### [WHAT YOU WILL DO]
Write out the listing below word for word, from its first line to its last.

### [GIVEN INFORMATION]
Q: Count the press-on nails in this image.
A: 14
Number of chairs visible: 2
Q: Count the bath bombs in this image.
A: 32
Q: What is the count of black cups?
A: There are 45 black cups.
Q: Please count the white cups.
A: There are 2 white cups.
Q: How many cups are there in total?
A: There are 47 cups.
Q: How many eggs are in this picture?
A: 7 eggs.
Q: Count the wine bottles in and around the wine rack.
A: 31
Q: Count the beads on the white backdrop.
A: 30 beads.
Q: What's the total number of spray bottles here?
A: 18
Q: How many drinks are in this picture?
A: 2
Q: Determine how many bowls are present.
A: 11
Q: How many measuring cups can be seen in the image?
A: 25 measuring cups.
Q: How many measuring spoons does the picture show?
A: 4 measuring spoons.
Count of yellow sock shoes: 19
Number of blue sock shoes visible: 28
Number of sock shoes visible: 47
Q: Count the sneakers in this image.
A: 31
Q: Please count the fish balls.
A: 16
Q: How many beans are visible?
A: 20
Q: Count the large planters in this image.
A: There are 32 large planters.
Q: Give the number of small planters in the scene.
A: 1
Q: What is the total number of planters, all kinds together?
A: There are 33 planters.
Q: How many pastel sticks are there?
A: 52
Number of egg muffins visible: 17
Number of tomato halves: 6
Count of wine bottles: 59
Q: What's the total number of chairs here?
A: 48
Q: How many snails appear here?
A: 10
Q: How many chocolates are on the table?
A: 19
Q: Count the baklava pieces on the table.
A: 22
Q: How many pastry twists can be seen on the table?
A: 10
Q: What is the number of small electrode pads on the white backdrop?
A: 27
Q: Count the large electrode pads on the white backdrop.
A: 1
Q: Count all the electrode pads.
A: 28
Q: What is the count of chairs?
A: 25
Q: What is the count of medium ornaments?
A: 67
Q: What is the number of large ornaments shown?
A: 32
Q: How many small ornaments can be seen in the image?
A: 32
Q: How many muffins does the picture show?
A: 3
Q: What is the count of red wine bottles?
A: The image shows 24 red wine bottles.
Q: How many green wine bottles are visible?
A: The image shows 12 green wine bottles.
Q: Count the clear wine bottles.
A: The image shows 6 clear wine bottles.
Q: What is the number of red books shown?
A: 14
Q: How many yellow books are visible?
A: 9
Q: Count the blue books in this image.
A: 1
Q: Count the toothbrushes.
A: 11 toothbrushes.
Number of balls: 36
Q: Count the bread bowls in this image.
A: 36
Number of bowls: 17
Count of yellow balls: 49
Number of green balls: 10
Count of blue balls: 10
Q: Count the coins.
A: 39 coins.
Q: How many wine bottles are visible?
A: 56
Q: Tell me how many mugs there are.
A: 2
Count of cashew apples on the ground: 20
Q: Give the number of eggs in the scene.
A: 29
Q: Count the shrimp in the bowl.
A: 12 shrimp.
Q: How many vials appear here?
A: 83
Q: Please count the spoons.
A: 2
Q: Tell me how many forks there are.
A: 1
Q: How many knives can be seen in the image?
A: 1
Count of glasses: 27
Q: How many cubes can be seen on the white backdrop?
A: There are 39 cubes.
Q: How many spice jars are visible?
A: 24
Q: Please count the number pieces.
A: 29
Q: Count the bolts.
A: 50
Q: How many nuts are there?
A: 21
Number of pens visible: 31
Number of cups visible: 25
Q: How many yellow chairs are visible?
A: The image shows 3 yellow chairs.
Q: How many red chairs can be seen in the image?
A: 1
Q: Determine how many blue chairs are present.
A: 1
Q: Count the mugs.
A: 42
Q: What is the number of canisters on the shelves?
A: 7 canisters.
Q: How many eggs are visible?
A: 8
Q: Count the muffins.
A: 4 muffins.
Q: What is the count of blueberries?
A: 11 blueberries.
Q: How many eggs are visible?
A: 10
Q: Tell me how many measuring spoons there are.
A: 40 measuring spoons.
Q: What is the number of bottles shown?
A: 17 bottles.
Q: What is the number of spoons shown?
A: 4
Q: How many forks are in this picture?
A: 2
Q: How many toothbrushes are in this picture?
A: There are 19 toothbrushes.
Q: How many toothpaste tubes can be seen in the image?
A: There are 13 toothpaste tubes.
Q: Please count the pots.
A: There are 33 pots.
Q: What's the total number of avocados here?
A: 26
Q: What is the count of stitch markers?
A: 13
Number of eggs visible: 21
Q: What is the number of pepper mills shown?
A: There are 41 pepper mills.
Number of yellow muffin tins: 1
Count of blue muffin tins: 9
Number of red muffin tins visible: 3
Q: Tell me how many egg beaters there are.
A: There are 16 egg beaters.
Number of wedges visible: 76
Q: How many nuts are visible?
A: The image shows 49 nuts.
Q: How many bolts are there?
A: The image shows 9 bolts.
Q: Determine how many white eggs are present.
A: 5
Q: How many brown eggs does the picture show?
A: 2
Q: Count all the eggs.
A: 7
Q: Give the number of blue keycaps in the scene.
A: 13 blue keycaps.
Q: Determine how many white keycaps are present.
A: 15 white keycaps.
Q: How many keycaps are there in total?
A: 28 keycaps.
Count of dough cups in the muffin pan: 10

### [FINAL RESULT]
Q: Count the press-on nails in this image.
A: 14
Number of chairs visible: 2
Q: Count the bath bombs in this image.
A: 32
Q: What is the count of black cups?
A: There are 45 black cups.
Q: Please count the white cups.
A: There are 2 white cups.
Q: How many cups are there in total?
A: There are 47 cups.
Q: How many eggs are in this picture?
A: 7 eggs.
Q: Count the wine bottles in and around the wine rack.
A: 31
Q: Count the beads on the white backdrop.
A: 30 beads.
Q: What's the total number of spray bottles here?
A: 18
Q: How many drinks are in this picture?
A: 2
Q: Determine how many bowls are present.
A: 11
Q: How many measuring cups can be seen in the image?
A: 25 measuring cups.
Q: How many measuring spoons does the picture show?
A: 4 measuring spoons.
Count of yellow sock shoes: 19
Number of blue sock shoes visible: 28
Number of sock shoes visible: 47
Q: Count the sneakers in this image.
A: 31
Q: Please count the fish balls.
A: 16
Q: How many beans are visible?
A: 20
Q: Count the large planters in this image.
A: There are 32 large planters.
Q: Give the number of small planters in the scene.
A: 1
Q: What is the total number of planters, all kinds together?
A: There are 33 planters.
Q: How many pastel sticks are there?
A: 52
Number of egg muffins visible: 17
Number of tomato halves: 6
Count of wine bottles: 59
Q: What's the total number of chairs here?
A: 48
Q: How many snails appear here?
A: 10
Q: How many chocolates are on the table?
A: 19
Q: Count the baklava pieces on the table.
A: 22
Q: How many pastry twists can be seen on the table?
A: 10
Q: What is the number of small electrode pads on the white backdrop?
A: 27
Q: Count the large electrode pads on the white backdrop.
A: 1
Q: Count all the electrode pads.
A: 28
Q: What is the count of chairs?
A: 25
Q: What is the count of medium ornaments?
A: 67
Q: What is the number of large ornaments shown?
A: 32
Q: How many small ornaments can be seen in the image?
A: 32
Q: How many muffins does the picture show?
A: 3
Q: What is the count of red wine bottles?
A: The image shows 24 red wine bottles.
Q: How many green wine bottles are visible?
A: The image shows 12 green wine bottles.
Q: Count the clear wine bottles.
A: The image shows 6 clear wine bottles.
Q: What is the number of red books shown?
A: 14
Q: How many yellow books are visible?
A: 9
Q: Count the blue books in this image.
A: 1
Q: Count the toothbrushes.
A: 11 toothbrushes.
Number of balls: 36
Q: Count the bread bowls in this image.
A: 36
Number of bowls: 17
Count of yellow balls: 49
Number of green balls: 10
Count of blue balls: 10
Q: Count the coins.
A: 39 coins.
Q: How many wine bottles are visible?
A: 56
Q: Tell me how many mugs there are.
A: 2
Count of cashew apples on the ground: 20
Q: Give the number of eggs in the scene.
A: 29
Q: Count the shrimp in the bowl.
A: 12 shrimp.
Q: How many vials appear here?
A: 83
Q: Please count the spoons.
A: 2
Q: Tell me how many forks there are.
A: 1
Q: How many knives can be seen in the image?
A: 1
Count of glasses: 27
Q: How many cubes can be seen on the white backdrop?
A: There are 39 cubes.
Q: How many spice jars are visible?
A: 24
Q: Please count the number pieces.
A: 29
Q: Count the bolts.
A: 50
Q: How many nuts are there?
A: 21
Number of pens visible: 31
Number of cups visible: 25
Q: How many yellow chairs are visible?
A: The image shows 3 yellow chairs.
Q: How many red chairs can be seen in the image?
A: 1
Q: Determine how many blue chairs are present.
A: 1
Q: Count the mugs.
A: 42
Q: What is the number of canisters on the shelves?
A: 7 canisters.
Q: How many eggs are visible?
A: 8
Q: Count the muffins.
A: 4 muffins.
Q: What is the count of blueberries?
A: 11 blueberries.
Q: How many eggs are visible?
A: 10
Q: Tell me how many measuring spoons there are.
A: 40 measuring spoons.
Q: What is the number of bottles shown?
A: 17 bottles.
Q: What is the number of spoons shown?
A: 4
Q: How many forks are in this picture?
A: 2
Q: How many toothbrushes are in this picture?
A: There are 19 toothbrushes.
Q: How many toothpaste tubes can be seen in the image?
A: There are 13 toothpaste tubes.
Q: Please count the pots.
A: There are 33 pots.
Q: What's the total number of avocados here?
A: 26
Q: What is the count of stitch markers?
A: 13
Number of eggs visible: 21
Q: What is the number of pepper mills shown?
A: There are 41 pepper mills.
Number of yellow muffin tins: 1
Count of blue muffin tins: 9
Number of red muffin tins visible: 3
Q: Tell me how many egg beaters there are.
A: There are 16 egg beaters.
Number of wedges visible: 76
Q: How many nuts are visible?
A: The image shows 49 nuts.
Q: How many bolts are there?
A: The image shows 9 bolts.
Q: Determine how many white eggs are present.
A: 5
Q: How many brown eggs does the picture show?
A: 2
Q: Count all the eggs.
A: 7
Q: Give the number of blue keycaps in the scene.
A: 13 blue keycaps.
Q: Determine how many white keycaps are present.
A: 15 white keycaps.
Q: How many keycaps are there in total?
A: 28 keycaps.
Count of dough cups in the muffin pan: 10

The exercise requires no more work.